● **Aim of the task**
The answer must consist solely of the lines from the one containing "với yếu sinh lý nam. Vậy cách làm tăng" through the last line of the records, set down exactly and without any pictures.

»»

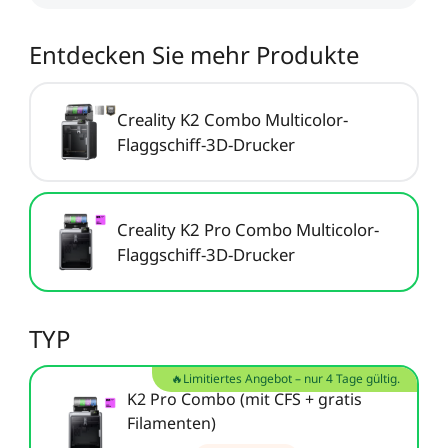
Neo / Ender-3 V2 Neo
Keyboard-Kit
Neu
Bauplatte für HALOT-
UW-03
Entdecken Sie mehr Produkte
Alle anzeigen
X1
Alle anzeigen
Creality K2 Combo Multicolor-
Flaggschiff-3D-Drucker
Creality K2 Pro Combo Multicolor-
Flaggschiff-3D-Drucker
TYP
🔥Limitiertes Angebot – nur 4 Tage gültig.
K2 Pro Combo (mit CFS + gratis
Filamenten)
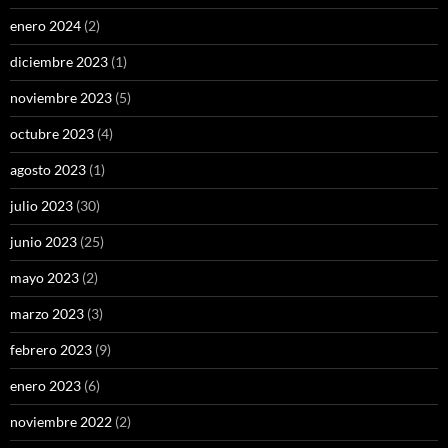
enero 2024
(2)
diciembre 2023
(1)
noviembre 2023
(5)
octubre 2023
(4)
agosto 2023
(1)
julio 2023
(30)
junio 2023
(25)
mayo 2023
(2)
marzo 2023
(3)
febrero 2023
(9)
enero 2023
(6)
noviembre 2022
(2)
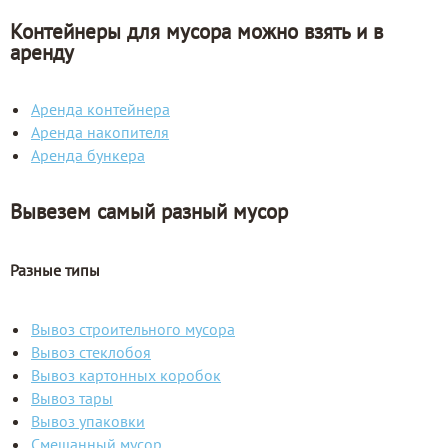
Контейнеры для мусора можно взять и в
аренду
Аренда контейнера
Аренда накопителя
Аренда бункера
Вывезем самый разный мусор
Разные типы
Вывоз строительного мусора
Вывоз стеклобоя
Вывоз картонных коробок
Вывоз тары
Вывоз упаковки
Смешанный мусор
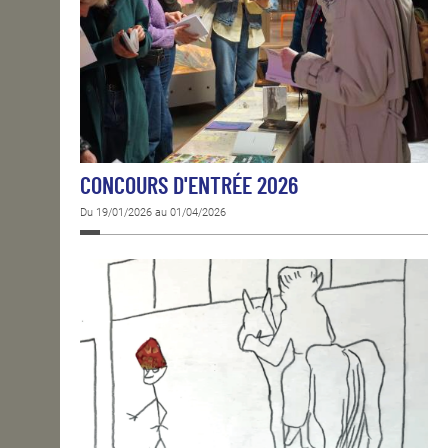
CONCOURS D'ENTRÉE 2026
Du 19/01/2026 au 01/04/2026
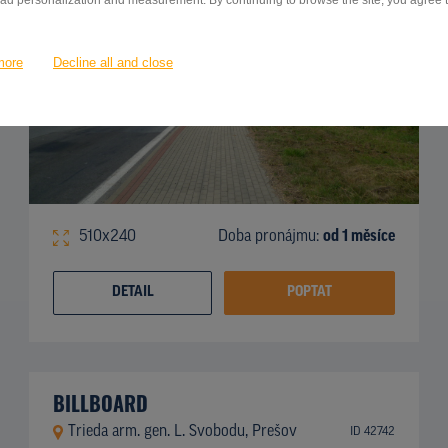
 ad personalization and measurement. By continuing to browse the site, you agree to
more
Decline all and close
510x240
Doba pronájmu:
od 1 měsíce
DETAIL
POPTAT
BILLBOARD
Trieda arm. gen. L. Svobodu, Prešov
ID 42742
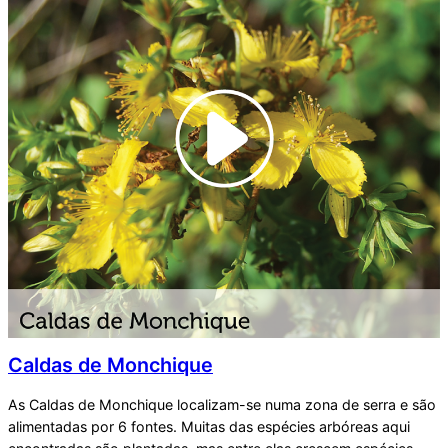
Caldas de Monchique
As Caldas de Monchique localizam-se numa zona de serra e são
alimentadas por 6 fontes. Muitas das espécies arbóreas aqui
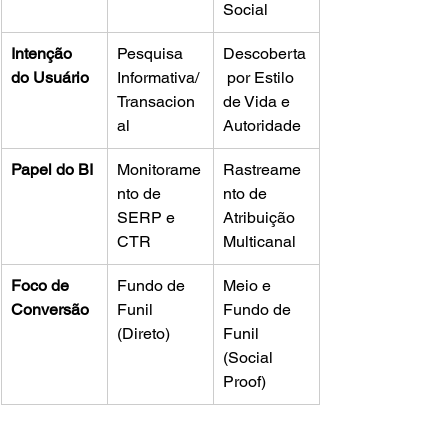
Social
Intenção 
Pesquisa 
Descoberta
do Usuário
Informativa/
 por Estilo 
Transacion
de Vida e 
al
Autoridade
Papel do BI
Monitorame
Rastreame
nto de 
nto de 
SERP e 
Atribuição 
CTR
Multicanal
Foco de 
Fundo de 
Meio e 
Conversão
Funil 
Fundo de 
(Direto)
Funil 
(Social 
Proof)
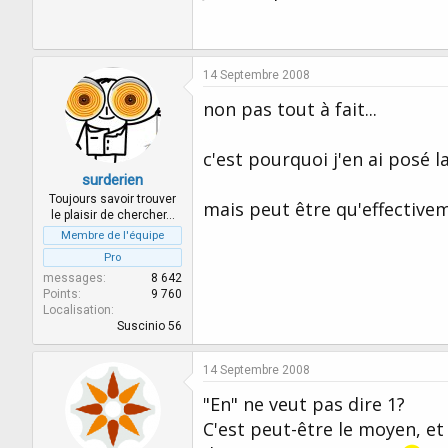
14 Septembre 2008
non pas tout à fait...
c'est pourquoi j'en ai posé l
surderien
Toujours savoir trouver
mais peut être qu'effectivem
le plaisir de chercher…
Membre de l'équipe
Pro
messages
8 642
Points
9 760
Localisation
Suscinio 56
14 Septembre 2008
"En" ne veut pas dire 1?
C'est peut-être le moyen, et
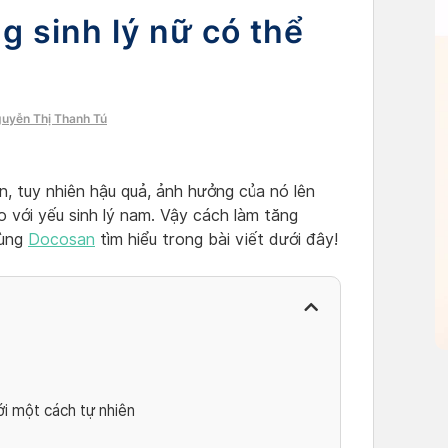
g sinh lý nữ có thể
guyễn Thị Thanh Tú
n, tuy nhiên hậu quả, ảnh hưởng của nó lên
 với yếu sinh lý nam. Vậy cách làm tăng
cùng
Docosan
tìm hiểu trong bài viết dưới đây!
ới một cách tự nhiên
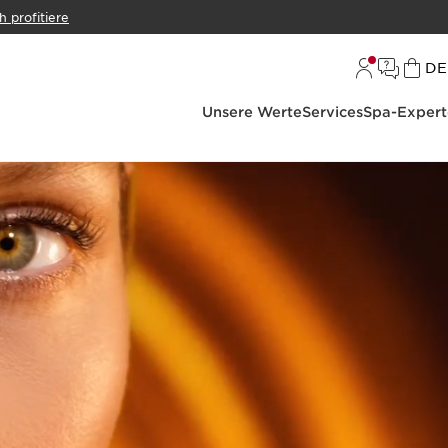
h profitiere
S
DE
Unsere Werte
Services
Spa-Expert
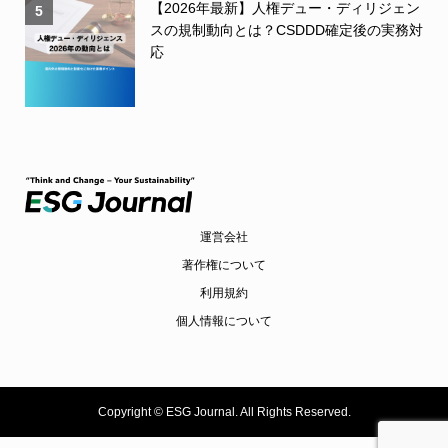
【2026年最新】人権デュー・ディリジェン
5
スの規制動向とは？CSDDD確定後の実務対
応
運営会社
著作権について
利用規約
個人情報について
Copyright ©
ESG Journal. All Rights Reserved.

««

● **Exercise answer**
 với yếu sinh lý nam. Vậy cách làm tăng
cùng
Docosan
tìm hiểu trong bài viết dưới đây!
ới một cách tự nhiên
h profitiere
S
DE
Unsere Werte
Services
Spa-Expert
【2026年最新】人権デュー・ディリジェン
5
スの規制動向とは？CSDDD確定後の実務対
応
運営会社
著作権について
利用規約
個人情報について
Copyright ©
ESG Journal. All Rights Reserved.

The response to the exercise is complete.